Cuantas reliquias encuentra uno al cabo del día. Con cuantos recuerdos ya oxidados, nunca olvidados, tropieza uno al salir a la calle. Por eso, hoy me he echado a andar, buscando y sabiendo que busco algún pasado, algo que me haga sentir que vivo, que atrás quedan notas, aunque sean sueltas, de una canción que escribimos hora a hora, día a día, vida a vida.
Por eso no me extraño al ver aquella cara de una persona desconocida que me resulta familiar. Quizá en algún momento roto y perdido me atravesé con ese rostro anónimo, incluso vulgar. Pero no quiero saber cuando, ni donde, eso es un juego que me distrae de mi escasa atención al entorno. Prefiero seguir navegando entre un mar de figuras absurdas, distintas, auque semejantes, y deshojar la mañana suavemente, como si quisiera evitar que esta mañana se desangre inevitablemente.
A mi lado, asomadas a un oscuro escaparate, varias chicas hablan alborotadas, llamando la atención de los que pasan cerca. Hablan de vestidos, de colores, de modas, "esequeestaahiespreciosoquizámelocompre". Se hablan atropellándose unas a otras, pisándose las palabras. Una se vuelve, me mira y sonríe. Quizá en otro momento me hubiera parado a contestar su sonrisa, pero hoy no. Hoy estoy buscando mi pasado, mis pequeños pasados. No ese enorme que nos aplasta, que nos hace ver que somos tontos, que nos hace reir o llorar con sus recuerdos, que nos hace ser nostálgicos. Quiero encontrar esos pequeños pasados, esos pequeños detalles, que se enmohecen, pero no se borran, que, como en aquella cara desconocida y familiar mierden su moho al verse aireados por el viento del presente que renace y se construye a cada instante, para morir tan ligero y fugaz como nació.
Monto en el metro, ese oscuro y profundo medio de transporte. Allí, todo, el pasado y el presente se confunden con el futuro, formando una combinación que al contacto con nuestro cuerpo estalla.

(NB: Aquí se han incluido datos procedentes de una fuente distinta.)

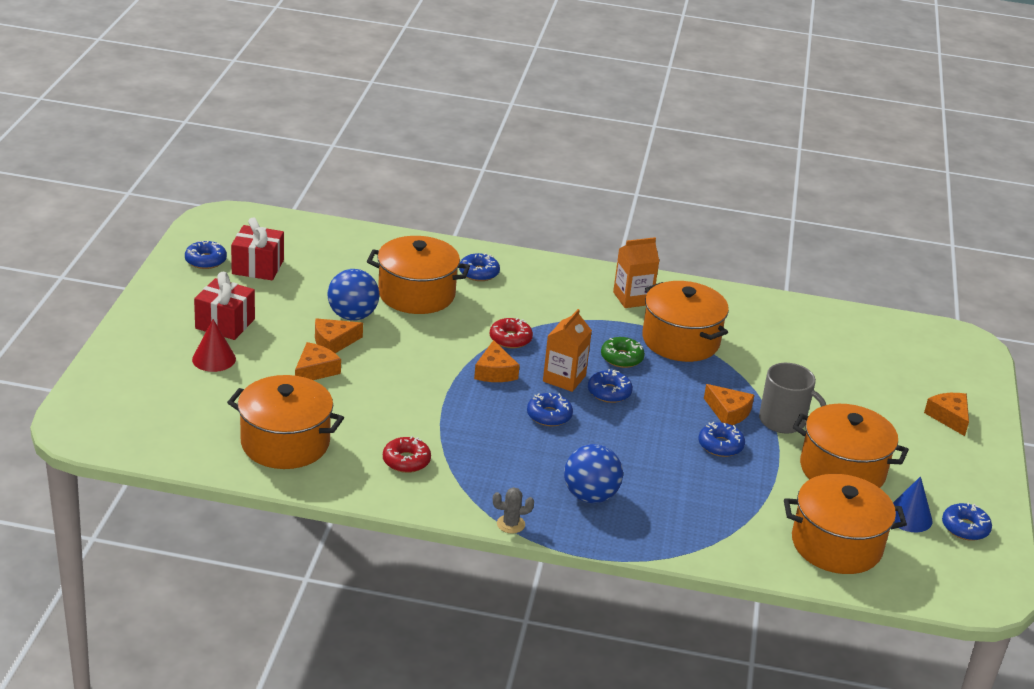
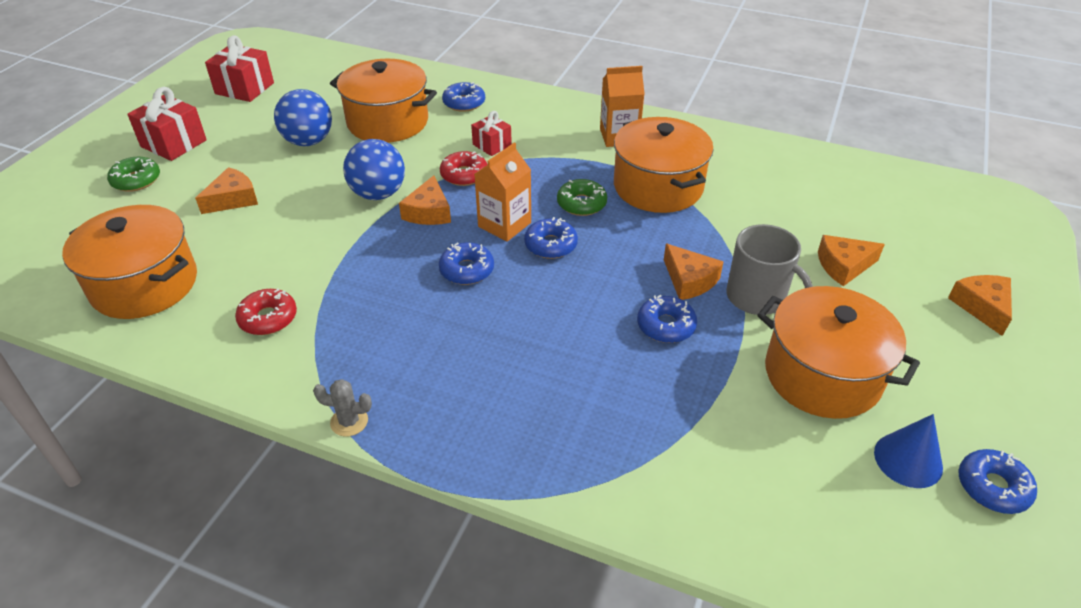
camera: 15 degrees right, 10 degrees up
(205, 260) = (199, 80): blue donut -> none
(214, 359) = (136, 180): red cone -> green donut
(333, 342) = (271, 169): orange cheese -> orange cheese (843, 266)
(523, 311) = (492, 145): none -> red gift
(590, 496) = (470, 387): blue ball -> blue ball (378, 194)
(836, 545) = (791, 499): orange pot -> none

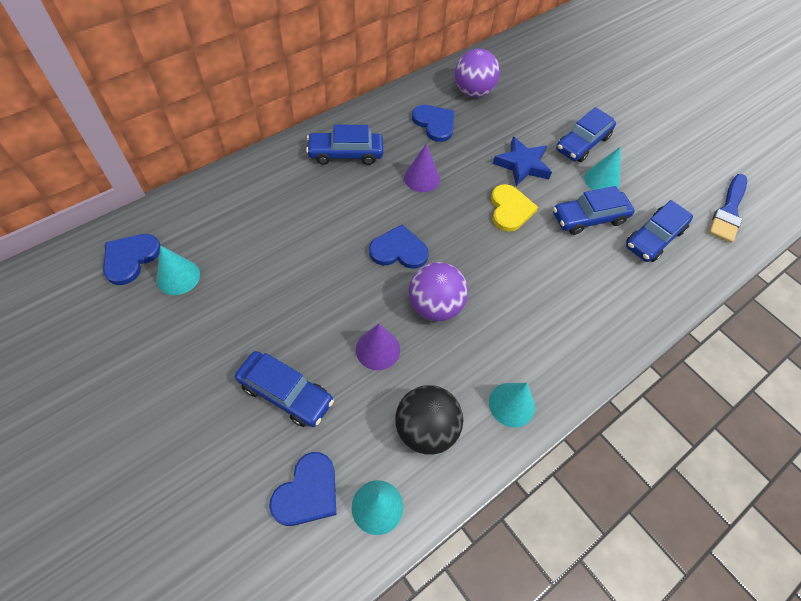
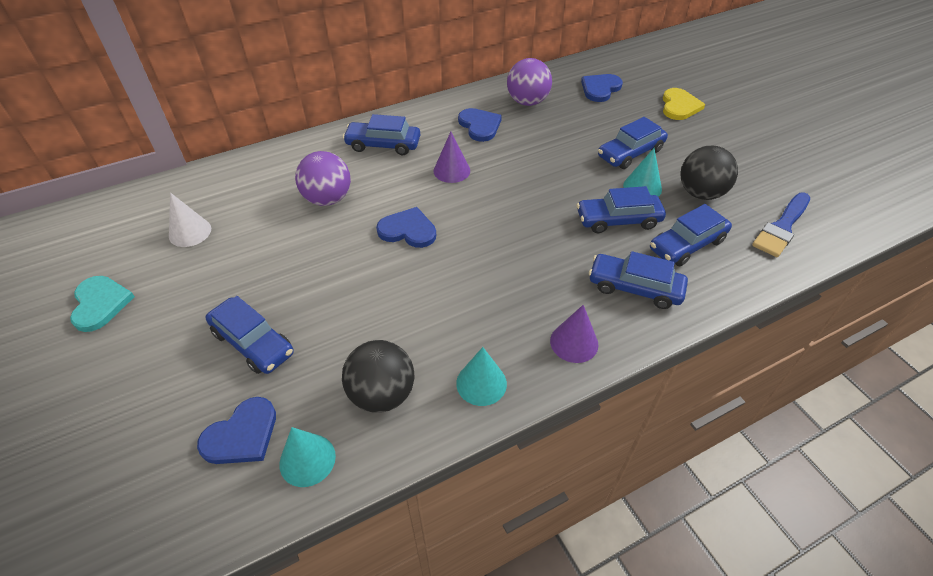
camera: 15 degrees right, 10 degrees down
(112, 371) = (100, 304): none -> turquoise heart
(130, 258) = (153, 213): blue heart -> blue heart (600, 89)
(178, 277) = (190, 232): turquoise cone -> white cone
(378, 349) = (357, 315): purple cone -> purple cone (574, 342)
(435, 306) = (428, 283): purple ball -> purple ball (328, 199)
(510, 209) = (534, 205): yellow heart -> yellow heart (679, 106)
(522, 165) = (559, 167): blue star -> none
(620, 288) = (634, 288): none -> blue car
(653, 182) = (700, 193): none -> black ball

Dentro del vagón ciertos olores consiguen que reconozcas que estás entre humanos, pero próximo a la selva. Unos ojos cerrados, una boca abierta, pesan las horas de trabajo, o pesa la vida.
Sobre una barra algunas manos se cierran, se crispan, aplastan su frustración diaria, su no poder seguir así, "cualquierdíaestalloyme despido". Sobre un asiento cae ese cuerpo que intentará sentir esta noche si ya es mujer, "aunquejuannomeconvencemuchoperoyaeshora". A lo peor es deshora.
Salgo del vagón, me apeo en no se que estación, no importa, sólo busco porciones de pasado, de algún pasado, para que se aireen.
Lentamente inicio la subida a la otra realidad. Me cruzo con alguien sentado sobre un raido abrigo, "padredecuatrohijosnecesitatrabajounaalludapraciasermano". hasta con faltas de ortografía para que resulte más cierto, más triste.
La calle, el exterior, ¿de qué?, me vuelve a asaltar con sus ruidos, formas, olores... Estoy en lo que se considera un centro neurálgico de la ciudad.
Aquí en imposible capturar recuerdos. Te agreden por todas partes. Bares ultramodernos, ultrafuncionales, ultraasépticos. Tiendas ultramodernas, ultrafuncionales, ultraasépticas. Seres ultramodernos, ultrafuncionales, ultraasépticos.
Reposo, si es posible, en un impersonal banco de dura piedra blanca, devastado y degastado por infinidad de cuerpos, no tan duros como la piedra, pero si tan carcomidas por la realidad.
Observo esta zona verde. Así se llama a estos pequeños puntos asfixiados por la gran ciudad. esta gran ciudad que nos convierte en seres microscópicos, imperceptibles, quizá ni Dios nos distinga entre tanta materia sin vida, fría e inconsciente.